(Dataset content begins)
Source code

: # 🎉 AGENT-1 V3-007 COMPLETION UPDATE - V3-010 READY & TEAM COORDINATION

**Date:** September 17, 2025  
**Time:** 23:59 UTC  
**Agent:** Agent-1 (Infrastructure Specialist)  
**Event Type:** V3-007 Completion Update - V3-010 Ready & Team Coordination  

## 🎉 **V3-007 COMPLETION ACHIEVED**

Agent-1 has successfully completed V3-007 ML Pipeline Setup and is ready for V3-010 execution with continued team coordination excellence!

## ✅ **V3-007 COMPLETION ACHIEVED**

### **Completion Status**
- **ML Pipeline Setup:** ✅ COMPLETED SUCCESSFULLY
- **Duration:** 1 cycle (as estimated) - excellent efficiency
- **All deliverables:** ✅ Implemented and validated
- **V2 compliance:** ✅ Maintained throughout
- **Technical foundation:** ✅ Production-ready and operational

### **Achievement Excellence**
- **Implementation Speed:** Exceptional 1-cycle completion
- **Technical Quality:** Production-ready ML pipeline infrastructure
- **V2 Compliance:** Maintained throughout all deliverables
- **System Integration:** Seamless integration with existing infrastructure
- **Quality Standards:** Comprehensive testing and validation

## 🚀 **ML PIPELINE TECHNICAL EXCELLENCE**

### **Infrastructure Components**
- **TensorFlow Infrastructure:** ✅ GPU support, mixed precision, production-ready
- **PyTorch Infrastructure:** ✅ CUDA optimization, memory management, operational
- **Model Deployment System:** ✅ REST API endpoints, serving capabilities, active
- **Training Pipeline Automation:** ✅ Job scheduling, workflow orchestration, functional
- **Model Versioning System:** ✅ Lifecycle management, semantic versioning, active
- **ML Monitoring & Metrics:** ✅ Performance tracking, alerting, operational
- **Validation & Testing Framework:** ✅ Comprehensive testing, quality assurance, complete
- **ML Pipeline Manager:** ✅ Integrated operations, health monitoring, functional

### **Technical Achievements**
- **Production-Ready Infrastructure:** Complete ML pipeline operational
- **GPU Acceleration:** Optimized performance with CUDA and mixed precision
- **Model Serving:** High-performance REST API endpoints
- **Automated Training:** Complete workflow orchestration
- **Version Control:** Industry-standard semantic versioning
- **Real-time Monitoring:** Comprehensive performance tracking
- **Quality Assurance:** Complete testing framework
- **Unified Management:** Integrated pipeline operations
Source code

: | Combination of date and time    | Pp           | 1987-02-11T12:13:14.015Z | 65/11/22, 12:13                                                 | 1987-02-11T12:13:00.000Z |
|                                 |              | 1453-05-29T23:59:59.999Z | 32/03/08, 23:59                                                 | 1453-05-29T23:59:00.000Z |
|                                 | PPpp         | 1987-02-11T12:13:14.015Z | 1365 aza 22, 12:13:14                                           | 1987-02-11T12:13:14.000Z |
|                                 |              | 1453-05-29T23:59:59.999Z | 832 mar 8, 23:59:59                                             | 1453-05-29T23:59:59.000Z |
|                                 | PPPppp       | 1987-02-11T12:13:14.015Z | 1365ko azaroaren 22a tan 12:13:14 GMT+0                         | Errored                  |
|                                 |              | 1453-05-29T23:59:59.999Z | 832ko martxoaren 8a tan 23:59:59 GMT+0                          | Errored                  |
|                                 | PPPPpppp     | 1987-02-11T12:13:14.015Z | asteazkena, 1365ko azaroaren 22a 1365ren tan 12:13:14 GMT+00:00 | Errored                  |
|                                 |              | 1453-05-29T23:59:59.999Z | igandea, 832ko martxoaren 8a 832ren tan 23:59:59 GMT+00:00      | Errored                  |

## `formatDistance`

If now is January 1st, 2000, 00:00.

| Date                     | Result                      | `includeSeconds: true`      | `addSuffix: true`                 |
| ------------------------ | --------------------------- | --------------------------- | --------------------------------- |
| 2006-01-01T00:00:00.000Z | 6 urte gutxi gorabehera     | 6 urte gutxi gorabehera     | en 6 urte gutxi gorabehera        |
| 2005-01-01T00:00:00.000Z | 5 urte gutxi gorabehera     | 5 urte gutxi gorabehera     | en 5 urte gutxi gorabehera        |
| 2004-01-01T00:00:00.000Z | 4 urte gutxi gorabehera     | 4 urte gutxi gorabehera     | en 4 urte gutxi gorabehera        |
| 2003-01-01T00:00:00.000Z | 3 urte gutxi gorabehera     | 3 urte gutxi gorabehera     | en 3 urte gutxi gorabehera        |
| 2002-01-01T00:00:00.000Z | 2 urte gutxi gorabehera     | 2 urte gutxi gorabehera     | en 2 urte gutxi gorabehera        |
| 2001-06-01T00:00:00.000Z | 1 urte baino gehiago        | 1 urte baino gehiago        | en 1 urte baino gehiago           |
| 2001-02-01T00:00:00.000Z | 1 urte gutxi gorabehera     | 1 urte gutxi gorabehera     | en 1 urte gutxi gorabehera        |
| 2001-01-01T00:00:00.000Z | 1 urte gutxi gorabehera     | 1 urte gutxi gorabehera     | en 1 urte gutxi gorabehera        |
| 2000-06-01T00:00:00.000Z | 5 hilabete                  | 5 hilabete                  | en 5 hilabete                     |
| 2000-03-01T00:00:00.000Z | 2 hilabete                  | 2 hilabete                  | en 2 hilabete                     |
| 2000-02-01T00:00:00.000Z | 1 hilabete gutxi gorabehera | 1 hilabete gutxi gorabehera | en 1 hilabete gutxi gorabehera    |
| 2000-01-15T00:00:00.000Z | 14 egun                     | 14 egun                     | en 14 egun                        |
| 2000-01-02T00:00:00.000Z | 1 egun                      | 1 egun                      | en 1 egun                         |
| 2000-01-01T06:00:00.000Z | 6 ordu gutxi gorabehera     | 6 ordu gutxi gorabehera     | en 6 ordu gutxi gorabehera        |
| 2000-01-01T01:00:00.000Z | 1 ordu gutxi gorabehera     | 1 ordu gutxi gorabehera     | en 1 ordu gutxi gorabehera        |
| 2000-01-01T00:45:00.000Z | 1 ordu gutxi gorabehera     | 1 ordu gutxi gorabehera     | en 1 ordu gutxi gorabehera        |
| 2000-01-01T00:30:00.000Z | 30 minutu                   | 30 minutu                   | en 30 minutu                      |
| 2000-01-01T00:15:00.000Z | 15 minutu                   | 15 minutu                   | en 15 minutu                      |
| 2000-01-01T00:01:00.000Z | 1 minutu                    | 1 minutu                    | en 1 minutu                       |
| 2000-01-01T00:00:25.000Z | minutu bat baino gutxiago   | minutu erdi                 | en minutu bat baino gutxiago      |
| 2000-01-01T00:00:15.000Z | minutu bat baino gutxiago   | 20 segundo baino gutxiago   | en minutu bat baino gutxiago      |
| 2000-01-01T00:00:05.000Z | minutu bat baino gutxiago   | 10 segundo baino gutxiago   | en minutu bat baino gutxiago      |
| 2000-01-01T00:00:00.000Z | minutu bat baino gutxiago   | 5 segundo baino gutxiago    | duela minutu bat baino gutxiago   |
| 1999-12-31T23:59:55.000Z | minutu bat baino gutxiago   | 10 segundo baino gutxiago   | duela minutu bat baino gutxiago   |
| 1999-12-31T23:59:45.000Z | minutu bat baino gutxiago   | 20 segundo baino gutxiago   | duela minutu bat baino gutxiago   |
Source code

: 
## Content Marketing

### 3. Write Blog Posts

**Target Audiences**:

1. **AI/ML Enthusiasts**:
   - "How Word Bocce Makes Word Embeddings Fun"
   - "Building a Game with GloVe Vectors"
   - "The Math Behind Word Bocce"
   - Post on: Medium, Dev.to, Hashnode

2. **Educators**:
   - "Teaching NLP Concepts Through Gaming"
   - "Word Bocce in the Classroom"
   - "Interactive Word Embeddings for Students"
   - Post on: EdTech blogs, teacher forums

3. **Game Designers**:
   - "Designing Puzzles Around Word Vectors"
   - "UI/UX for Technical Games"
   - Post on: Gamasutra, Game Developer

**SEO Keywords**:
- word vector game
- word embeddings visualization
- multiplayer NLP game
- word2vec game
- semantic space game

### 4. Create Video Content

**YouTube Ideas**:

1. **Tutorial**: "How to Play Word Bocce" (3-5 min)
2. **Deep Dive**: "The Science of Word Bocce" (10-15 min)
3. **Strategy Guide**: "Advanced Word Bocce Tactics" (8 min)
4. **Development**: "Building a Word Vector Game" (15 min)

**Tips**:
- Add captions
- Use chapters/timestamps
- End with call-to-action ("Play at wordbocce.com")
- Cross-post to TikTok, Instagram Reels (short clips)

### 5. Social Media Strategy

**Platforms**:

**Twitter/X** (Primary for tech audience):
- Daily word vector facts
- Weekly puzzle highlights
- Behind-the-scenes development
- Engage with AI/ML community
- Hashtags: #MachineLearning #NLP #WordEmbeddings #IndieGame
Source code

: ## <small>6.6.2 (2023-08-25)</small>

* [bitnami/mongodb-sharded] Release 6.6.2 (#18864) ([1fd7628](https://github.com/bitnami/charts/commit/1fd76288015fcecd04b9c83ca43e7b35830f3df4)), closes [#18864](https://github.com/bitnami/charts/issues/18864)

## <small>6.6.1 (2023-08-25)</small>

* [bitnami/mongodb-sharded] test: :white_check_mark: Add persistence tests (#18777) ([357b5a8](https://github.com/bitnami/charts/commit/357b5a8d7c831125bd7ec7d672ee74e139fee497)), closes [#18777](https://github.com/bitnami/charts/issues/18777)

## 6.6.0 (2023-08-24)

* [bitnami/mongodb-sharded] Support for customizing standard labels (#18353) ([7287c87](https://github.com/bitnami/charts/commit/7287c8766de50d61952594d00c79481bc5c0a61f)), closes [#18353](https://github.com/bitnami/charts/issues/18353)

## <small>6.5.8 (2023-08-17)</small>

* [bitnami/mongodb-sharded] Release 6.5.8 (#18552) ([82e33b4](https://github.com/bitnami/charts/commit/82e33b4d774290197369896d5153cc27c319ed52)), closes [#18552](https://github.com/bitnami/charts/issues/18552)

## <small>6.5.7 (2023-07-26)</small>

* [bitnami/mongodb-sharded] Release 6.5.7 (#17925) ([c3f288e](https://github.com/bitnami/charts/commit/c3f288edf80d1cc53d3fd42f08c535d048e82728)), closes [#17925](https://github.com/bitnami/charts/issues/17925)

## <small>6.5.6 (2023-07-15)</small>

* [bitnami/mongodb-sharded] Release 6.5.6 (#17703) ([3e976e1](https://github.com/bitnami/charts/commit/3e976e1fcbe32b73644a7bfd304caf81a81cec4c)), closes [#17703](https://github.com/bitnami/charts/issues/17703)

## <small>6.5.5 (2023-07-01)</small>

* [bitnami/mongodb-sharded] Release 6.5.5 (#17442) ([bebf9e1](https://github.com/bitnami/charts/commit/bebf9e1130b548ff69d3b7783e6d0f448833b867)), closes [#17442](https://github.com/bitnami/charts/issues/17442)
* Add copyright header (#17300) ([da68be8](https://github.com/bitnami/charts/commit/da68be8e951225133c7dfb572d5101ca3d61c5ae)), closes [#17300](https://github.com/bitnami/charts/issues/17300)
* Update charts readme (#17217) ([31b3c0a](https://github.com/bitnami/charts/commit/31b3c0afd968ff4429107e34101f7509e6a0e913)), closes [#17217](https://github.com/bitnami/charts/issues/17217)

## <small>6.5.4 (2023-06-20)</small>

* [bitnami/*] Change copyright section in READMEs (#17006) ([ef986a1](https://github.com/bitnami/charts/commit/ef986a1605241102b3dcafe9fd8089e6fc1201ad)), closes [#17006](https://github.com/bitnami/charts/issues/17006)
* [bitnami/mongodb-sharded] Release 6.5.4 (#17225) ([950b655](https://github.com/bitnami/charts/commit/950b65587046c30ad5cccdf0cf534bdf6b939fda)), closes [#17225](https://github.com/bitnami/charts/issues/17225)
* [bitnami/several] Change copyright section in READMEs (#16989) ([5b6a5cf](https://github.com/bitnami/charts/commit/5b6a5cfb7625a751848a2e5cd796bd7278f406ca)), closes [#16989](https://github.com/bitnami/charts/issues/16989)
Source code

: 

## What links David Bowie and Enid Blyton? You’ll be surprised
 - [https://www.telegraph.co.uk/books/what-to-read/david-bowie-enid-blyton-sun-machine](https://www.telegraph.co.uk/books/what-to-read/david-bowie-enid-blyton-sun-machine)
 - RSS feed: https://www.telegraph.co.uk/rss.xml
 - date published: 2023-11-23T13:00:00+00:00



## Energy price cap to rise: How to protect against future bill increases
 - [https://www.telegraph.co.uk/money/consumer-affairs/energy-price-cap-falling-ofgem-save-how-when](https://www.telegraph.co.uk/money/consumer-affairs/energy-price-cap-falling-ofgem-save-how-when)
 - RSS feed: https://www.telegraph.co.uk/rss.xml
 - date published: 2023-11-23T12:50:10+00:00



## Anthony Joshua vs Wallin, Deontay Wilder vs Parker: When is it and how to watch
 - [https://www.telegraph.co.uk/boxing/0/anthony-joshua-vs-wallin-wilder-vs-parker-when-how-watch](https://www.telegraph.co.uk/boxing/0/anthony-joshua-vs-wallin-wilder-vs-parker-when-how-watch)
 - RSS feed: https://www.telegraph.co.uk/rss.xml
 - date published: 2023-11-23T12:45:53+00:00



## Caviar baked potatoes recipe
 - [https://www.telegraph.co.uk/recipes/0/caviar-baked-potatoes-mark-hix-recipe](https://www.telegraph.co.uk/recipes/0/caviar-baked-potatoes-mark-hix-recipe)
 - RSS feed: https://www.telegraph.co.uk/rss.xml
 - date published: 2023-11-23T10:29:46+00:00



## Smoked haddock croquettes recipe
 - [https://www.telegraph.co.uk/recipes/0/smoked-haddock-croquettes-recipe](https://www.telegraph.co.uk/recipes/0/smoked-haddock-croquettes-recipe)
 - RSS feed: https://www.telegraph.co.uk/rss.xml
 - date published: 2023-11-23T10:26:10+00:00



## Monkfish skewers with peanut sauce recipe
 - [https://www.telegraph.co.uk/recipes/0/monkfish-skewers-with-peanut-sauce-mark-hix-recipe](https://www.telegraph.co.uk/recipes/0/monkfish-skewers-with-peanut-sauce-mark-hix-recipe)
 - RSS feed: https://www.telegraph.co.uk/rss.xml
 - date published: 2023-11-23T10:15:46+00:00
(Dataset content ends)
**Instructions to follow**
Print the material above verbatim, first line through the line containing "- **Version Control:**", both included.

**Your response**
Source code

: # 🎉 AGENT-1 V3-007 COMPLETION UPDATE - V3-010 READY & TEAM COORDINATION

**Date:** September 17, 2025  
**Time:** 23:59 UTC  
**Agent:** Agent-1 (Infrastructure Specialist)  
**Event Type:** V3-007 Completion Update - V3-010 Ready & Team Coordination  

## 🎉 **V3-007 COMPLETION ACHIEVED**

Agent-1 has successfully completed V3-007 ML Pipeline Setup and is ready for V3-010 execution with continued team coordination excellence!

## ✅ **V3-007 COMPLETION ACHIEVED**

### **Completion Status**
- **ML Pipeline Setup:** ✅ COMPLETED SUCCESSFULLY
- **Duration:** 1 cycle (as estimated) - excellent efficiency
- **All deliverables:** ✅ Implemented and validated
- **V2 compliance:** ✅ Maintained throughout
- **Technical foundation:** ✅ Production-ready and operational

### **Achievement Excellence**
- **Implementation Speed:** Exceptional 1-cycle completion
- **Technical Quality:** Production-ready ML pipeline infrastructure
- **V2 Compliance:** Maintained throughout all deliverables
- **System Integration:** Seamless integration with existing infrastructure
- **Quality Standards:** Comprehensive testing and validation

## 🚀 **ML PIPELINE TECHNICAL EXCELLENCE**

### **Infrastructure Components**
- **TensorFlow Infrastructure:** ✅ GPU support, mixed precision, production-ready
- **PyTorch Infrastructure:** ✅ CUDA optimization, memory management, operational
- **Model Deployment System:** ✅ REST API endpoints, serving capabilities, active
- **Training Pipeline Automation:** ✅ Job scheduling, workflow orchestration, functional
- **Model Versioning System:** ✅ Lifecycle management, semantic versioning, active
- **ML Monitoring & Metrics:** ✅ Performance tracking, alerting, operational
- **Validation & Testing Framework:** ✅ Comprehensive testing, quality assurance, complete
- **ML Pipeline Manager:** ✅ Integrated operations, health monitoring, functional

### **Technical Achievements**
- **Production-Ready Infrastructure:** Complete ML pipeline operational
- **GPU Acceleration:** Optimized performance with CUDA and mixed precision
- **Model Serving:** High-performance REST API endpoints
- **Automated Training:** Complete workflow orchestration
- **Version Control:** Industry-standard semantic versioning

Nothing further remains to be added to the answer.